Blog article written by Dr. Michael Boland, E. Fred Koller endowed chair in agribusiness management and information technology, University of Minnesota.
My home county in Minnesota recently received a USDA Rural Development planning grant with matching funds for the development of a rural broadband network. It comes with some controversy as some residents wonder about the costs and what it will mean to the local community while others, like me, are very excited. The county relies heavily on tourism and many believe this will benefit business. The American Recovery and Reinvestment Act (ARRA) of 2009 authorized and appropriated billions of dollars for rural America to improve broadband access. The legislation has been compared to the rural electrification and rural telephone acts of 1936 and 1949, respectively. The big issue is what adoption rates will look like. Unlike electricity (for which there was a direct application inside the home as well as in the barn), broadband may not be vital to an older population. Some studies have found that older consumers believe that broadband is just a substitute for a telephone and do not see a use in their business or home. Thus, adoption rates may not be as high as some might believe.
The bigger question becomes how broadband technology will be used. Delivery of movie and television content? Social networking? Email? Telephone? Business services such as online reservations?
As a college professor, my perception is that college students believe that broadband has become an integral part of their lives, especially for Internet access. And having reliable cell phone coverage is a necessity for them. If they choose to live and work in a rural community, they will demand broadband. The key question becomes whether an aging rural population will utilize the Internet to justify all of the expenses in bringing broadband to rural America. Social networking has become one tool that is increasing usage and requires broadband because of all the media content being employed.
Flowtown (www.flowtown.com) does research on social networking usage and reports that the average age of a Facebook user is 38 years old. Many of my students tell me they use Facebook as much as they do email. Flowtown also found that the fastest growing population segment is 45 to 54 years of age. My mother, who 71 years of age and home-bound, just built a Facebook entry and my siblings post photos and videos of grandchildren for her to enjoy. My neighbors, who are retired in our rural county, use social networking to keep track of their grandkids located across the United States.
The Pew Internet and American Life Project interviewed more than 2,300 adults in November and December 2010 and found that “that 75% of all American adults are active in some kind of voluntary group or organization and Internet users are more likely than others to be active - 80% of Internet users participate in groups, compared with 56% of non-Internet users.

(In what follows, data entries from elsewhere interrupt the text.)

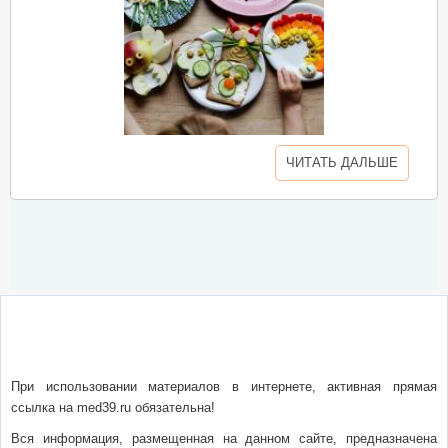
ЧИТАТЬ ДАЛЬШЕ
О сайте
Написать письмо
Сотрудничество
Реклама
При использовании материалов в интернете, активная прямая
ссылка на med39.ru обязательна!
Вся информация, размещенная на данном сайте, предназначена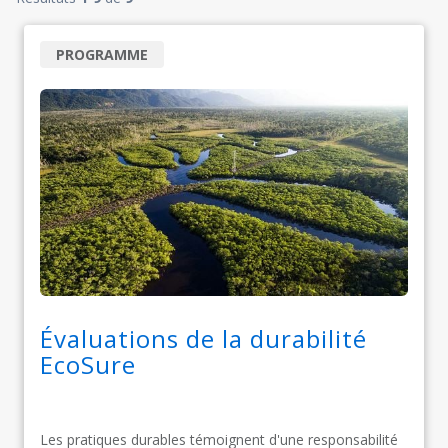
PROGRAMME
Évaluations de la durabilité
EcoSure
Les pratiques durables témoignent d'une responsabilité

Moreover, social media users are even more likely to be active - 82% of social network users and 85% of Twitter users are group participants.”
Kristen Purcell, the research director at Pew Internet and co-author of the report, was quoted as saying that “One of the striking things in these data is how purposeful people are as they become active with groups. Many enjoy the social dimensions of involvement, but what they really want is to have impact. Most have felt proud of a group they belong to in the past year and just under half say they accomplished something they couldn’t have accomplished on their own.”
Aaron Smith, senior research specialist at Pew Internet and another co-author of the report, noted that “It is important to note that 25% of American adults are not active in any of the groups we addressed. They often report they are time-stressed or have health or other issues that limit their ability to be involved. And about a fifth of them say that lack of access to the Internet is a hindrance. Even in its absence, the Internet seems to be a factor in the reality of how groups perform in the digital age.”
It is clear that social networking is increasing and has become a very useful way for groups to engage with each other. How does that impact rural areas? The traditional dynamic has been personal contacts through a variety of methods including church, post offices, and coffee shops. Can social networking replace that? The U.S. Postal Service would like to close thousands of small post offices because they are not profitable. Churches lack pastors and rural stores face closure when a long-time owner retires or exits. Can social networking help rural residents stay connected with each other? Obviously, a positive attitude towards technology adoption matter if adoption is to occur.
Land grant universities are increasingly trying to identify ways to use broadband including the National eXtension Initiative which is designed to provide knowledge that was formerly provided by county extension agents and state specialists. The National e-Commerce Extension Initiative provides education to rural entrepreneurs using extension faculty engagement. Certainly, we can see the uses of broadband in education delivery. These will impact the delivery of education on value-added agriculture and business development. Already, USDA has done on-line workshops for education purposes.
Will social networking increase in rural areas? Uses of social networking include more than just sons and daughters posting baby pictures and videos for their parents or grandparents. Employees use it to track college classmates and maintain some level of social interaction in rural areas. Military serving overseas use the technology to communicate with families. There is little doubt that a family who settled the Great Plains 100 years ago would be surprised today to be able to learn that they could stay in contact with their families overseas where they came from.
What will happen in my county? Only time will tell but I believe that just as the rural electrification act helped turn the lights on in rural areas, broadband will help residents stay connected socially and improve business development in rural areas.
Some additional resources
Pew Internet and American Life Project. (2010). “Home Broadband Adoption.” Available online.
U.S. Department of Commerce. (2010). “Exploring the Digital Nation: Home Broadband Internet Adoption in the United States.” Economics and Statistics Administration and National Telecommunications and Information Administration. Available online.